Is Coinweb Quantum Resistant?

  1. If a quantum attack on an underlying chain's consensus happens, then there can be a lot of reorganisations/slashing and general havoc. For Coinweb, when reorganisations increase, it means that the delay required to trust the data from shards that read from such a (broken) blockchain will have to increase (towards infinity), at which time it is unreachable for the rest of the coinweb shards. This means the shard(s) reading from the blockchain will sort-of will freeze until its consensus is sorted out, maybe forever, i.e. removal from the delay graph.
  2. For PoW blockchains like Bitcoin, even if the signature scheme is broken, the block building is actually quantum resistant as it is based on hashing. Bitcoin and similar will have to move to SHA2-512 which is a "trivial" change for block construction and merkelization. There is the potential for widespread spam on the chain, but the quantum attacks will (likely) focus on draining large wallets instead of saving $0.2 in fees. As long as block construction works, Coinweb will work.
  3. Coinweb itself is somewhat unique (?) in that it doesn't have any preferred signature mechanism. We currently use ECDSA which is not quantum resistant, but a User which is associated with holding a token amount is the combination of a signature-checking-smart-contract + raw bytes representing the pubkey. Thus in the tokenisation platform, for example, you can create a token where some tokens are protected by an ECDSA signature, another by a DAO, and a third by a quantum-resistant Lamport signature.

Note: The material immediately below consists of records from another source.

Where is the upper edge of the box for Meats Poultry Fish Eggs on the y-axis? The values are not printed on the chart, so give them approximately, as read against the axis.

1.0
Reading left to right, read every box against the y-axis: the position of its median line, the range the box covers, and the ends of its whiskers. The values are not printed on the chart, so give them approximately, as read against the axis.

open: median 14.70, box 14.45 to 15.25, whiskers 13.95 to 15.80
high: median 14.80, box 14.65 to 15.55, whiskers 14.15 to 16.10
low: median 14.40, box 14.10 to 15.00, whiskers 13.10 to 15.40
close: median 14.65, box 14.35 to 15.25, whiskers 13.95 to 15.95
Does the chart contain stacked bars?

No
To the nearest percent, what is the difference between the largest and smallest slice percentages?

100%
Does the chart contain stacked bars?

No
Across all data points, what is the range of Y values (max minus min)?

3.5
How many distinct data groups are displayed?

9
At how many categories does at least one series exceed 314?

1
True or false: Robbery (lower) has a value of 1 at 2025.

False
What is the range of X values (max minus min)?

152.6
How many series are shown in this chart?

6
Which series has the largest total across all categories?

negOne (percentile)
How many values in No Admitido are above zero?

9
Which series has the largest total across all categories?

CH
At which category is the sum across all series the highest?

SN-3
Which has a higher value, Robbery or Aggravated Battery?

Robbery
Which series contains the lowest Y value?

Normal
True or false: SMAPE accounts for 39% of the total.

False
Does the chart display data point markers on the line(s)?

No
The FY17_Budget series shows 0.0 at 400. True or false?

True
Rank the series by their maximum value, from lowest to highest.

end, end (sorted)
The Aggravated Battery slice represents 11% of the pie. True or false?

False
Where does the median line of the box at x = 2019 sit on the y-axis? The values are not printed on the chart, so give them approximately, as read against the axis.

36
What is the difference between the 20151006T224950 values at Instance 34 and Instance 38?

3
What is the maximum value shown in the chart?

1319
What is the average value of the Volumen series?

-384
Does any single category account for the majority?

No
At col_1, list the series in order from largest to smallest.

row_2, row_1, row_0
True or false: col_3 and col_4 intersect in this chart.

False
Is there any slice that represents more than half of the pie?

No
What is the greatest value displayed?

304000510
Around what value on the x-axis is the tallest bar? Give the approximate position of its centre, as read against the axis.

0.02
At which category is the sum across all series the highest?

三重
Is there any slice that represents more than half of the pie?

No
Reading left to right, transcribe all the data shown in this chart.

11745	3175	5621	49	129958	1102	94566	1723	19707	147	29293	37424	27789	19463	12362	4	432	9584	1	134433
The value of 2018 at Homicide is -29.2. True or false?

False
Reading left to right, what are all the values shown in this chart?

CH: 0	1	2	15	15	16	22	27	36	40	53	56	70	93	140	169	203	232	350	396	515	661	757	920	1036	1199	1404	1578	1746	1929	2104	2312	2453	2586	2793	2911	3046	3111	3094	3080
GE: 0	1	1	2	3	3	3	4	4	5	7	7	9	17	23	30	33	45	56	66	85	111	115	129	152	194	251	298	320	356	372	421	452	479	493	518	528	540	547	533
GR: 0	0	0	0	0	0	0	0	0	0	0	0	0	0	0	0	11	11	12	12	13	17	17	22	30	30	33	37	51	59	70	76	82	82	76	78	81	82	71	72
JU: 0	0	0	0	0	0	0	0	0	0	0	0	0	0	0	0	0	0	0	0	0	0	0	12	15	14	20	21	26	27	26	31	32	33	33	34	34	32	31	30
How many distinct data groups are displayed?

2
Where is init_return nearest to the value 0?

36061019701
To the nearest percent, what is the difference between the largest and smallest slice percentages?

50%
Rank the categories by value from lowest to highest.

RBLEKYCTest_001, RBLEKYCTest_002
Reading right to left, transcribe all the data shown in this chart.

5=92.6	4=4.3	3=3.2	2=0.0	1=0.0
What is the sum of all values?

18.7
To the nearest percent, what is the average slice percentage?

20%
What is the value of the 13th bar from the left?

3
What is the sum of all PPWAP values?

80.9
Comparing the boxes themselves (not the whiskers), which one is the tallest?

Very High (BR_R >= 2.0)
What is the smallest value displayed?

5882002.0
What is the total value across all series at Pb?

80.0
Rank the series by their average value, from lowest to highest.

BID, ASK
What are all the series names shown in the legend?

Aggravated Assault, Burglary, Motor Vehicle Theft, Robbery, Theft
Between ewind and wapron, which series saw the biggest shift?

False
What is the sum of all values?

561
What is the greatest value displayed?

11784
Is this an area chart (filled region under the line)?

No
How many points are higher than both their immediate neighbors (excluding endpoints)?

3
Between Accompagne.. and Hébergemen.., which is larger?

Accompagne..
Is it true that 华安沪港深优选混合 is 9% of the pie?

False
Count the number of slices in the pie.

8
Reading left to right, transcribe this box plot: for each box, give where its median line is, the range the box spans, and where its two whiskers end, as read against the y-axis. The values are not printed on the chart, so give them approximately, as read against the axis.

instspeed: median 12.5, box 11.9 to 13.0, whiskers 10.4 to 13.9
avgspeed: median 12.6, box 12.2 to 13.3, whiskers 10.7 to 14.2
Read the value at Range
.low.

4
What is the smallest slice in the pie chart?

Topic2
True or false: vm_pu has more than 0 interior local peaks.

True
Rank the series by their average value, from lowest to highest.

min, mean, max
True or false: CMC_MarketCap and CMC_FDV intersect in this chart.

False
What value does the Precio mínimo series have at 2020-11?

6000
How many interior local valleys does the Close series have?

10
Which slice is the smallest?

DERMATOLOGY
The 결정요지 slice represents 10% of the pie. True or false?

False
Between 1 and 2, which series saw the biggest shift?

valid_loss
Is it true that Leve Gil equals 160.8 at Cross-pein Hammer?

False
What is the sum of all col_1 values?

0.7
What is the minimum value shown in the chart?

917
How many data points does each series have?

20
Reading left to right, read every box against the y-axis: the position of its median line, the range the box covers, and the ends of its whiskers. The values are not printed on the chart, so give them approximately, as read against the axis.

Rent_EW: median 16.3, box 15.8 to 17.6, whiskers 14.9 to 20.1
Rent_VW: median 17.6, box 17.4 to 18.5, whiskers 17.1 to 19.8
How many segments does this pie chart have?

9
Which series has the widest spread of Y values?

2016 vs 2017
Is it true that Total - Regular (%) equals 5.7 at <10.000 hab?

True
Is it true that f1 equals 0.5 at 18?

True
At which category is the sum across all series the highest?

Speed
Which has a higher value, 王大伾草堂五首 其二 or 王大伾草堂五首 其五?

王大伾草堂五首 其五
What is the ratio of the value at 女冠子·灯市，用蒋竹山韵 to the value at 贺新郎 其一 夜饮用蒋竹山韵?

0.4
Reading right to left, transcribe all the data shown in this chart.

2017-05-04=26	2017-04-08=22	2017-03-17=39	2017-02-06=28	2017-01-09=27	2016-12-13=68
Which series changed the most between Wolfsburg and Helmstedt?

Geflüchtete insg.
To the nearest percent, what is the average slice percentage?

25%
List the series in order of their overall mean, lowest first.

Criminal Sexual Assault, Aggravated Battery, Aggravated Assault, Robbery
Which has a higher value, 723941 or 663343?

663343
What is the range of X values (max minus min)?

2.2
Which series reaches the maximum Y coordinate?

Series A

So all in all, Coinweb is not completely immune to the quantum computer armageddon, because the underlying blockchains are not, but we are almost as immune we can be while still embracing blockchains that are not quantum-resistant.

What are the USPs of Coinweb?

  1. Consensusless interoperability in L2 for unique consistent cross-chain operations
  2. Parallel execution layer on top of single chains and across multiple chains for unparalleled computational scaling
  3. Blockchain agnostic and distributed application layer allowing dApp traffic to be run on optimal combination of blockchains and enabling fail-safe mechanisms
  4. Unlimited transactional scaling across multiple blockchains
  5. Unique reactive smart contracts can monitor and react to L1 events on underlying blockchains giving full data availability and maximised value generation through autonomous onchain data aggregation, analytics and monetisation
  6. Massive cost savings and capacity increase by lowering L1 footprint with transaction batching and compression
  7. Frictionless user experience with true gas-fee abstraction for both L1 and L2 operations

Which chains does Coinweb currently support?

The L1 blockchains that Coinweb supports are the ones visible in the explorer. Adding additional Ethereum-like or Bitcion-like blockchains is straight forward.

Are Ethereum Layer-2 solutions like Optimism, Arbitrum, and other rollups considered "L1 blockchains" with their own Coinweb shards?

Yes, in the Coinweb documentation, all real L1 blockchains as well as L2 rollups are referred to as L1 blockchains to simplify the exposition in the documentation.